§ **WHAT THIS TASK INVOLVES**: What you return must match the entries word for word, minus the pictures.

(Data excerpts)
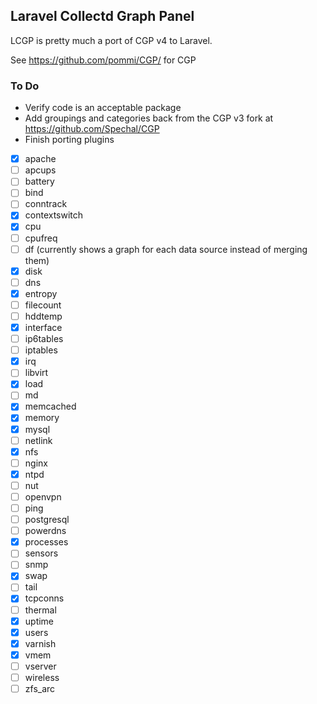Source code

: ## Laravel Collectd Graph Panel

LCGP is pretty much a port of CGP v4 to Laravel.

See https://github.com/pommi/CGP/ for CGP

### To Do

- Verify code is an acceptable package
- Add groupings and categories back from the CGP v3 fork at https://github.com/Spechal/CGP
- Finish porting plugins
- [x] apache
- [ ] apcups
- [ ] battery
- [ ] bind
- [ ] conntrack
- [x] contextswitch
- [x] cpu
- [ ] cpufreq
- [ ] df (currently shows a graph for each data source instead of merging them)
- [x] disk
- [ ] dns
- [x] entropy
- [ ] filecount
- [ ] hddtemp
- [x] interface
- [ ] ip6tables
- [ ] iptables
- [x] irq
- [ ] libvirt
- [x] load
- [ ] md
- [x] memcached
- [x] memory
- [x] mysql
- [ ] netlink
- [x] nfs
- [ ] nginx
- [x] ntpd
- [ ] nut
- [ ] openvpn
- [ ] ping
- [ ] postgresql
- [ ] powerdns
- [x] processes
- [ ] sensors
- [ ] snmp
- [x] swap
- [ ] tail
- [x] tcpconns
- [ ] thermal
- [x] uptime
- [x] users
- [x] varnish
- [x] vmem
- [ ] vserver
- [ ] wireless
- [ ] zfs_arc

§ **RESPONSE**:
Source code

: ## Laravel Collectd Graph Panel

LCGP is pretty much a port of CGP v4 to Laravel.

See https://github.com/pommi/CGP/ for CGP

### To Do

- Verify code is an acceptable package
- Add groupings and categories back from the CGP v3 fork at https://github.com/Spechal/CGP
- Finish porting plugins
- [x] apache
- [ ] apcups
- [ ] battery
- [ ] bind
- [ ] conntrack
- [x] contextswitch
- [x] cpu
- [ ] cpufreq
- [ ] df (currently shows a graph for each data source instead of merging them)
- [x] disk
- [ ] dns
- [x] entropy
- [ ] filecount
- [ ] hddtemp
- [x] interface
- [ ] ip6tables
- [ ] iptables
- [x] irq
- [ ] libvirt
- [x] load
- [ ] md
- [x] memcached
- [x] memory
- [x] mysql
- [ ] netlink
- [x] nfs
- [ ] nginx
- [x] ntpd
- [ ] nut
- [ ] openvpn
- [ ] ping
- [ ] postgresql
- [ ] powerdns
- [x] processes
- [ ] sensors
- [ ] snmp
- [x] swap
- [ ] tail
- [x] tcpconns
- [ ] thermal
- [x] uptime
- [x] users
- [x] varnish
- [x] vmem
- [ ] vserver
- [ ] wireless
- [ ] zfs_arc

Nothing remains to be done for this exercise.